• WORK TO BE COMPLETED: Edit every entry below by replacing each occurrence of "日本藤素" with "日本藥品", and change nothing else.

Stored data entries:
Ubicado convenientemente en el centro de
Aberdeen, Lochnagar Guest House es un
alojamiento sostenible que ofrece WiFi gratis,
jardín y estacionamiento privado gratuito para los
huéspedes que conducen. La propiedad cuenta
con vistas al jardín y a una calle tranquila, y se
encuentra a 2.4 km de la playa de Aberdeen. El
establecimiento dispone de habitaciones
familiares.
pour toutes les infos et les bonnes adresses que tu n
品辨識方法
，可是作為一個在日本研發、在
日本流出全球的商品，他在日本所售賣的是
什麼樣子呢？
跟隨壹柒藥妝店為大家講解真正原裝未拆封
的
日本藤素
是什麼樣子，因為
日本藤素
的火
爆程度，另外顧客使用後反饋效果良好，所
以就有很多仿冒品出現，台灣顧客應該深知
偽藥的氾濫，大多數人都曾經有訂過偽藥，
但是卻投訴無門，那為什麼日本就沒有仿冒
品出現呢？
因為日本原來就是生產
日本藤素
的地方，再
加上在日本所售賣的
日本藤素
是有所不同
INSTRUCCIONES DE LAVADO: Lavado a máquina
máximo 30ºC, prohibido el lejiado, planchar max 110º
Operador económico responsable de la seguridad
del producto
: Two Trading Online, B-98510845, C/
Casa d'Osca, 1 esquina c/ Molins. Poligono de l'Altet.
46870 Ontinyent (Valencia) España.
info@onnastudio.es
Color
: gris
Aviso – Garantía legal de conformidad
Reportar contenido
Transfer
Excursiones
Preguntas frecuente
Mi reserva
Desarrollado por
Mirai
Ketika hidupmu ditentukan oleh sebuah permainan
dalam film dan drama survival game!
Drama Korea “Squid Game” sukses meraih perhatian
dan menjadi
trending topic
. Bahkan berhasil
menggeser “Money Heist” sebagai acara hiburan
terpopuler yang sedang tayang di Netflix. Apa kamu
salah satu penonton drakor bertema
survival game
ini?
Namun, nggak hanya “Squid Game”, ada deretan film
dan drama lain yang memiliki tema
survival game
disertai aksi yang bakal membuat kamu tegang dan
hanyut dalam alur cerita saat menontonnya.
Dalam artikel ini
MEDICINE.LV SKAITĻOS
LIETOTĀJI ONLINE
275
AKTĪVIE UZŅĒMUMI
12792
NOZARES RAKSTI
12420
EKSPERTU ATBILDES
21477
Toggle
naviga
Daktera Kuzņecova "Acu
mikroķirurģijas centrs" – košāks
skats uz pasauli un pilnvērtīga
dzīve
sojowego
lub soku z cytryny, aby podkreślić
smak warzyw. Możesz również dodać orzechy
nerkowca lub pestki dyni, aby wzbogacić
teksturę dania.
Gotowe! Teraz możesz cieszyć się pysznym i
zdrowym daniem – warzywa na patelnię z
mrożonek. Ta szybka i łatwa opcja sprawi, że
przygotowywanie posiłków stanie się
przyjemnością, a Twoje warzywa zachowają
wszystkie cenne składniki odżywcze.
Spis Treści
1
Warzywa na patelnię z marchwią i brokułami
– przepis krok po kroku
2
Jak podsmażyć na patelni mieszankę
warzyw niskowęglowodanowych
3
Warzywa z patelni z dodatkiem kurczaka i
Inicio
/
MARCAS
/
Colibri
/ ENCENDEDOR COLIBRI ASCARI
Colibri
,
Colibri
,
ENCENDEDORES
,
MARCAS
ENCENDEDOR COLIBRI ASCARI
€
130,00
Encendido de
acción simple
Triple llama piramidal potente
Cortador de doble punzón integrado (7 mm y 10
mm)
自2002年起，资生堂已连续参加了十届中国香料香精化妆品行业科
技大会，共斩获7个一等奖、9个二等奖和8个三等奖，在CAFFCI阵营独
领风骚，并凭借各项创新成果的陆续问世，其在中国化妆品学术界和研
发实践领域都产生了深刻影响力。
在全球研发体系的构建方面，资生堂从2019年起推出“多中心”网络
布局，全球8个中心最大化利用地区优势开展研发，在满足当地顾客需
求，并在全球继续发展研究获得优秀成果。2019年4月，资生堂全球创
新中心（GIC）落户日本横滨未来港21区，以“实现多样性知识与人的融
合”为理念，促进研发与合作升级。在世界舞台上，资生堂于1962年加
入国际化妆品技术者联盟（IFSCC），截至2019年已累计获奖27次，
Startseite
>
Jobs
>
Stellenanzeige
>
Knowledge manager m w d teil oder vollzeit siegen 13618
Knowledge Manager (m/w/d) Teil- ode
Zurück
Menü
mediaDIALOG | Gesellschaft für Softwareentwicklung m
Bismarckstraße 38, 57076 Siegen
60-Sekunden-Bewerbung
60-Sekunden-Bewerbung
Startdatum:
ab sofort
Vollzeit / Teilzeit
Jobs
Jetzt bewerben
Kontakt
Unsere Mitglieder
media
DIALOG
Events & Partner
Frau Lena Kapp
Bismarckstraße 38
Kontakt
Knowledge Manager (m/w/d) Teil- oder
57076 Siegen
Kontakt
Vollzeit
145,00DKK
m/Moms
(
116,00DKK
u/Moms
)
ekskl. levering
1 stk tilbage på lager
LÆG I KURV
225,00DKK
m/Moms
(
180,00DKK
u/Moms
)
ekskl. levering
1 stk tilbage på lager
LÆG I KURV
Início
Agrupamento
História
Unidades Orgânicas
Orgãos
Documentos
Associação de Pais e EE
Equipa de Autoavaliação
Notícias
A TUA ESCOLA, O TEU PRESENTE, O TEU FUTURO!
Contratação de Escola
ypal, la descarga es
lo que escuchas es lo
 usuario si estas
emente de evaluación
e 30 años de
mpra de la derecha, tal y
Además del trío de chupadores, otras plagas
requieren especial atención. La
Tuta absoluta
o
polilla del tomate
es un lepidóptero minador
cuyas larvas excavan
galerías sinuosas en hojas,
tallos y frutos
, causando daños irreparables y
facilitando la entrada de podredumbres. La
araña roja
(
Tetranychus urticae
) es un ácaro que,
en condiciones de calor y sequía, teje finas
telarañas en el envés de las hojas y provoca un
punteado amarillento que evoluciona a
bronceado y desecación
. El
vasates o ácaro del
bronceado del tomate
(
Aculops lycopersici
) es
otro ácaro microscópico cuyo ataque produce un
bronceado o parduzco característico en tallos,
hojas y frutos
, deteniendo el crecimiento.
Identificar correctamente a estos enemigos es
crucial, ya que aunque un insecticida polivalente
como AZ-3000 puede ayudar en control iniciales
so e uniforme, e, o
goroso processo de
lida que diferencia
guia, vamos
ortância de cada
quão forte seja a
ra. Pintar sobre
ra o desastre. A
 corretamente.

• TASK RESPONSE:
Ubicado convenientemente en el centro de
Aberdeen, Lochnagar Guest House es un
alojamiento sostenible que ofrece WiFi gratis,
jardín y estacionamiento privado gratuito para los
huéspedes que conducen. La propiedad cuenta
con vistas al jardín y a una calle tranquila, y se
encuentra a 2.4 km de la playa de Aberdeen. El
establecimiento dispone de habitaciones
familiares.
pour toutes les infos et les bonnes adresses que tu n
品辨識方法
，可是作為一個在日本研發、在
日本流出全球的商品，他在日本所售賣的是
什麼樣子呢？
跟隨壹柒藥妝店為大家講解真正原裝未拆封
的
日本藥品
是什麼樣子，因為
日本藥品
的火
爆程度，另外顧客使用後反饋效果良好，所
以就有很多仿冒品出現，台灣顧客應該深知
偽藥的氾濫，大多數人都曾經有訂過偽藥，
但是卻投訴無門，那為什麼日本就沒有仿冒
品出現呢？
因為日本原來就是生產
日本藥品
的地方，再
加上在日本所售賣的
日本藥品
是有所不同
INSTRUCCIONES DE LAVADO: Lavado a máquina
máximo 30ºC, prohibido el lejiado, planchar max 110º
Operador económico responsable de la seguridad
del producto
: Two Trading Online, B-98510845, C/
Casa d'Osca, 1 esquina c/ Molins. Poligono de l'Altet.
46870 Ontinyent (Valencia) España.
info@onnastudio.es
Color
: gris
Aviso – Garantía legal de conformidad
Reportar contenido
Transfer
Excursiones
Preguntas frecuente
Mi reserva
Desarrollado por
Mirai
Ketika hidupmu ditentukan oleh sebuah permainan
dalam film dan drama survival game!
Drama Korea “Squid Game” sukses meraih perhatian
dan menjadi
trending topic
. Bahkan berhasil
menggeser “Money Heist” sebagai acara hiburan
terpopuler yang sedang tayang di Netflix. Apa kamu
salah satu penonton drakor bertema
survival game
ini?
Namun, nggak hanya “Squid Game”, ada deretan film
dan drama lain yang memiliki tema
survival game
disertai aksi yang bakal membuat kamu tegang dan
hanyut dalam alur cerita saat menontonnya.
Dalam artikel ini
MEDICINE.LV SKAITĻOS
LIETOTĀJI ONLINE
275
AKTĪVIE UZŅĒMUMI
12792
NOZARES RAKSTI
12420
EKSPERTU ATBILDES
21477
Toggle
naviga
Daktera Kuzņecova "Acu
mikroķirurģijas centrs" – košāks
skats uz pasauli un pilnvērtīga
dzīve
sojowego
lub soku z cytryny, aby podkreślić
smak warzyw. Możesz również dodać orzechy
nerkowca lub pestki dyni, aby wzbogacić
teksturę dania.
Gotowe! Teraz możesz cieszyć się pysznym i
zdrowym daniem – warzywa na patelnię z
mrożonek. Ta szybka i łatwa opcja sprawi, że
przygotowywanie posiłków stanie się
przyjemnością, a Twoje warzywa zachowają
wszystkie cenne składniki odżywcze.
Spis Treści
1
Warzywa na patelnię z marchwią i brokułami
– przepis krok po kroku
2
Jak podsmażyć na patelni mieszankę
warzyw niskowęglowodanowych
3
Warzywa z patelni z dodatkiem kurczaka i
Inicio
/
MARCAS
/
Colibri
/ ENCENDEDOR COLIBRI ASCARI
Colibri
,
Colibri
,
ENCENDEDORES
,
MARCAS
ENCENDEDOR COLIBRI ASCARI
€
130,00
Encendido de
acción simple
Triple llama piramidal potente
Cortador de doble punzón integrado (7 mm y 10
mm)
自2002年起，资生堂已连续参加了十届中国香料香精化妆品行业科
技大会，共斩获7个一等奖、9个二等奖和8个三等奖，在CAFFCI阵营独
领风骚，并凭借各项创新成果的陆续问世，其在中国化妆品学术界和研
发实践领域都产生了深刻影响力。
在全球研发体系的构建方面，资生堂从2019年起推出“多中心”网络
布局，全球8个中心最大化利用地区优势开展研发，在满足当地顾客需
求，并在全球继续发展研究获得优秀成果。2019年4月，资生堂全球创
新中心（GIC）落户日本横滨未来港21区，以“实现多样性知识与人的融
合”为理念，促进研发与合作升级。在世界舞台上，资生堂于1962年加
入国际化妆品技术者联盟（IFSCC），截至2019年已累计获奖27次，
Startseite
>
Jobs
>
Stellenanzeige
>
Knowledge manager m w d teil oder vollzeit siegen 13618
Knowledge Manager (m/w/d) Teil- ode
Zurück
Menü
mediaDIALOG | Gesellschaft für Softwareentwicklung m
Bismarckstraße 38, 57076 Siegen
60-Sekunden-Bewerbung
60-Sekunden-Bewerbung
Startdatum:
ab sofort
Vollzeit / Teilzeit
Jobs
Jetzt bewerben
Kontakt
Unsere Mitglieder
media
DIALOG
Events & Partner
Frau Lena Kapp
Bismarckstraße 38
Kontakt
Knowledge Manager (m/w/d) Teil- oder
57076 Siegen
Kontakt
Vollzeit
145,00DKK
m/Moms
(
116,00DKK
u/Moms
)
ekskl. levering
1 stk tilbage på lager
LÆG I KURV
225,00DKK
m/Moms
(
180,00DKK
u/Moms
)
ekskl. levering
1 stk tilbage på lager
LÆG I KURV
Início
Agrupamento
História
Unidades Orgânicas
Orgãos
Documentos
Associação de Pais e EE
Equipa de Autoavaliação
Notícias
A TUA ESCOLA, O TEU PRESENTE, O TEU FUTURO!
Contratação de Escola
ypal, la descarga es
lo que escuchas es lo
 usuario si estas
emente de evaluación
e 30 años de
mpra de la derecha, tal y
Además del trío de chupadores, otras plagas
requieren especial atención. La
Tuta absoluta
o
polilla del tomate
es un lepidóptero minador
cuyas larvas excavan
galerías sinuosas en hojas,
tallos y frutos
, causando daños irreparables y
facilitando la entrada de podredumbres. La
araña roja
(
Tetranychus urticae
) es un ácaro que,
en condiciones de calor y sequía, teje finas
telarañas en el envés de las hojas y provoca un
punteado amarillento que evoluciona a
bronceado y desecación
. El
vasates o ácaro del
bronceado del tomate
(
Aculops lycopersici
) es
otro ácaro microscópico cuyo ataque produce un
bronceado o parduzco característico en tallos,
hojas y frutos
, deteniendo el crecimiento.
Identificar correctamente a estos enemigos es
crucial, ya que aunque un insecticida polivalente
como AZ-3000 puede ayudar en control iniciales
so e uniforme, e, o
goroso processo de
lida que diferencia
guia, vamos
ortância de cada
quão forte seja a
ra. Pintar sobre
ra o desastre. A
 corretamente.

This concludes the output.